Document excerpt section start

A TikTok video of a Cedar City substitute teacher in which she said she was causing “political unrest” by discussing her gender pronouns with students and displaying a water bottle with an anti-Bible sticker was featured on the @LibsofTikTok Twitter account Monday. The video has reached nearly three million Twitter impressions and one million views.
In an interview with the Deseret News, the woman identified herself as 21-year-old Audrey Wells. She said many of her comments were an attempt at “humor” and she criticized parents who complained to the district.
In the video, Wells describes her day as a substitute teacher at the southern Utah school and said she is the “political unrest that Cedar City needs.” Besides dying her hair purple and displaying a couple of tattoos, Wells said she introduced herself to the students with the preferred pronouns of “she/any.” The video ends with Wells noticing she left a water bottle with a “I don’t care what the Bible says” sticker on it at the front of the classroom.
Wells said she told a high school 10th grade class she uses the pronoun “any” because she “responds to all genders” and that way no one can misgender her.
Wells told the Deseret News the video is from her substitute teaching experience at Cedar High School last spring. She said she also substituted in elementary and middle school classes in the Iron County School District but only for a total of a few weeks.

Document excerpt section end
Dataset section start

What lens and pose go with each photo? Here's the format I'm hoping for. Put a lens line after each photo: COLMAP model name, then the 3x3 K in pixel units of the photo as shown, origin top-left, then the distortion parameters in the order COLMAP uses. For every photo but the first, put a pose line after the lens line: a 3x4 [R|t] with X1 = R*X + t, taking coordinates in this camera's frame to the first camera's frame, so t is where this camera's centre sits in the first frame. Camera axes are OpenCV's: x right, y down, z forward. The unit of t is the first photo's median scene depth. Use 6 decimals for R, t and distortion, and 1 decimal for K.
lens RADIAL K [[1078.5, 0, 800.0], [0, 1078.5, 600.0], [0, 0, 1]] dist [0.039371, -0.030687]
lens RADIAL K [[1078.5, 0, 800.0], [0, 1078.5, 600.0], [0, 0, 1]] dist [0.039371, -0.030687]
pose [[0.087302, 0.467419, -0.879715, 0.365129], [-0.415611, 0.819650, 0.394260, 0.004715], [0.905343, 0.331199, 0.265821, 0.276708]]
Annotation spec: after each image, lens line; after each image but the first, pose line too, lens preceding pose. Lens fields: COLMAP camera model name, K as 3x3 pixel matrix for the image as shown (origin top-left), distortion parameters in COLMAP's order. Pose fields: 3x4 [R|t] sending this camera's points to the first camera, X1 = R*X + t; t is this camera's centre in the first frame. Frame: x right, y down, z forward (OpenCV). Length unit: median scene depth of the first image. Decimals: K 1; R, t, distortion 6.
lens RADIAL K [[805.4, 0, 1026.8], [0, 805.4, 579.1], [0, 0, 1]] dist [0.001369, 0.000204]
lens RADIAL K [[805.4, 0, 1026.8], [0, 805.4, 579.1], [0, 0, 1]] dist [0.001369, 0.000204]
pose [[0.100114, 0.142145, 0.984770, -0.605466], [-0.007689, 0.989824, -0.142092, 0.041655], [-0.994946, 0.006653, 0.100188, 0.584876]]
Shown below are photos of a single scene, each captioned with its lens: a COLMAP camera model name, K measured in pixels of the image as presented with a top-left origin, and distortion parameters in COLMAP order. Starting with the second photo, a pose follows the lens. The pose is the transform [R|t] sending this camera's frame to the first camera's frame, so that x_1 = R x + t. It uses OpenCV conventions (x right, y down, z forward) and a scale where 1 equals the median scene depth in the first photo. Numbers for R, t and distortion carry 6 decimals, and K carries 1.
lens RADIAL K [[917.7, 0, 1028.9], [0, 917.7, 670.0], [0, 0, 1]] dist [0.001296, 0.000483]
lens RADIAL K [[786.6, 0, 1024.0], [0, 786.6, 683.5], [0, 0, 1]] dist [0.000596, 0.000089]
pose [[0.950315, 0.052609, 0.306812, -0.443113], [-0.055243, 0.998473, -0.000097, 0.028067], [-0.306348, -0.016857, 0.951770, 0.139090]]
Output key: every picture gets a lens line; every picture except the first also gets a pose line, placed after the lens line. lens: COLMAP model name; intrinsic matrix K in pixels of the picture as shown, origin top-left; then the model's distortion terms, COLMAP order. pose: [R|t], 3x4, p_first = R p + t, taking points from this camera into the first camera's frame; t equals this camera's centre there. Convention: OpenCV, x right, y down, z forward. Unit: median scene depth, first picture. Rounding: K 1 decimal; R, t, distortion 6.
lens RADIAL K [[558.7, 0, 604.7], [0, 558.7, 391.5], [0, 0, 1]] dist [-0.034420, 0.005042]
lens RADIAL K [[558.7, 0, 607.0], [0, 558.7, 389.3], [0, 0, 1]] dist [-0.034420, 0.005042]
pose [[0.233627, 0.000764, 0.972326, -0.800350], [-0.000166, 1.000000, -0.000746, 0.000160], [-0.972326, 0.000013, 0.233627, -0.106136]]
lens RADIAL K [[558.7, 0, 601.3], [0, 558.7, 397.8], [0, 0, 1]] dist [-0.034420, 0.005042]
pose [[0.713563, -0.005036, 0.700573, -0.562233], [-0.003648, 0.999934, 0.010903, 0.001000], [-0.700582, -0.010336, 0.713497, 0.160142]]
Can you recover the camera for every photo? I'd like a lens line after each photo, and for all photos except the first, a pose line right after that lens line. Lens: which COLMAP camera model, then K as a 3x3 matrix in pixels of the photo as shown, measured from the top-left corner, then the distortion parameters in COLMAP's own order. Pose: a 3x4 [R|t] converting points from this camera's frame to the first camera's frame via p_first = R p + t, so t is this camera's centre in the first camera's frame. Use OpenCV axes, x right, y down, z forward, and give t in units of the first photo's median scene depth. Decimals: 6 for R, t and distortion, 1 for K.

Dataset section end

● Task prompt
Answer these questions using the article about the Cedar City substitute teacher:
(a) About how many Twitter impressions has the video reached?
(b) What age did the woman give the Deseret News?
(c) At which school was the video recorded?
The records have nothing to do with this.

● Answer for the task
(a) Nearly three million
(b) 21
(c) Cedar High School